[Data records]:
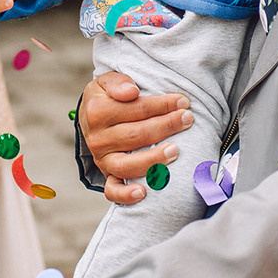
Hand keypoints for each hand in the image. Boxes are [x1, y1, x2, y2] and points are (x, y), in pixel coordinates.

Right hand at [82, 71, 192, 205]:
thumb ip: (118, 81)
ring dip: (153, 160)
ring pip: (127, 165)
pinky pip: (113, 190)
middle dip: (166, 126)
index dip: (161, 105)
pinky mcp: (106, 175)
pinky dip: (125, 195)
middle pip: (136, 135)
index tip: (182, 102)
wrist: (90, 118)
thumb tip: (132, 91)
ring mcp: (102, 159)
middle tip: (187, 119)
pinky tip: (143, 193)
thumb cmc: (106, 97)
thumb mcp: (106, 81)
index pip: (135, 109)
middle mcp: (97, 138)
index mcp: (97, 112)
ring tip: (175, 151)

[Activity]: Out of the material above, gather each line where "pinky" appears.

[Written answer]:
pinky pip: (113, 190)
pinky mcp: (106, 175)
pinky dip: (125, 195)
pinky tip: (143, 193)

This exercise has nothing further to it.